Hamburg. Wenn die Not leidende Musikbranche Rapper mit antisemitischen Texten feiern muss, dann hört der Spaß auf.
Früher gefiel ich mir in der Rolle des harten Hammers. Immer feste druff. Wer’s aushielt, war ein Guter. Um den Rest war’s nicht schade. Mobbing? Ein Weichei-Thema für Vegetarier. Nicht Mobber schienen das Problem, sondern die Gemobbten. Konnten sich nicht durchsetzen. Fingen gleich an zu heulen. Keine Härte. Alle Uschis. Und wenn’s wehtut? War doch nur Spaß. Oder Ironie. Oder Provokation.
Das klingt so herrlich bildungsbeflissen. Waren nicht alle großen Künstler ironische Provokateure? Beuys und so? Mit altersbedingt sinkendem Testosteronspiegel sehe ich die Sache anders. Kalt duschen mag zu Abhärtung führen, aber erniedrigen nicht zu besseren Menschen. Ich verstehe nicht, warum Rapper gefeiert werden, die eindeutig antisemitische Texte vortragen (aufs Zitieren verzichte ich bewusst). Wort- und Hirnmüll mag von der Meinungsfreiheit gedeckt sein. Aber wenn die Not leidende Musikbranche Provokateure feiern muss, um eine kreuzlangweilige Preisverleihung zu pimpen, dann ist überprovoziert.
Ist das Kunst, weil’s aufregt? Nein, dieser Mobbingdreck kann weg. Ist doch kein Zufall, wenn erst die Stars unserer Kinder gegen Juden hetzen und anschließend jüdische Kinder in der Schule gemobbt werden. Nur Spaß? Einzelfälle? Dafür waren es ein paar zu viele.

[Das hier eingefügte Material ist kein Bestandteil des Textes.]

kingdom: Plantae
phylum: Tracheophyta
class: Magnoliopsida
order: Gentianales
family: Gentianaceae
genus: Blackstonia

Es ist zu viel Härte in der Welt. Wie tickt eine AfD-Frau, die noch während eines Attentats fiebrig ihre Mobbingtweets formuliert? Was mag ein US-Präsident anstellen, der „stärker gegen schwächer“ für einen ethischen Kompass hält? Fast bin ich dankbar für die gelassene Langeweile, mit der uns die Kanzlerin und ihr Vize Scholz gemeinsam sedieren. Dummerweise liefern wir, die Medien, das große Mobben täglich frei Haus. Idiotenfürze funktionieren auch beim Publikum. Ich wünsche mir Menschen, Politiker, Prominente, die häufiger den Mut haben, „Stopp!“ zu sagen: „Genug provoziert, genug erniedrigt.“ Respekt und Behutsamkeit sind keinen Schwächen, sondern Bedingung für gelingendes Zusammenleben.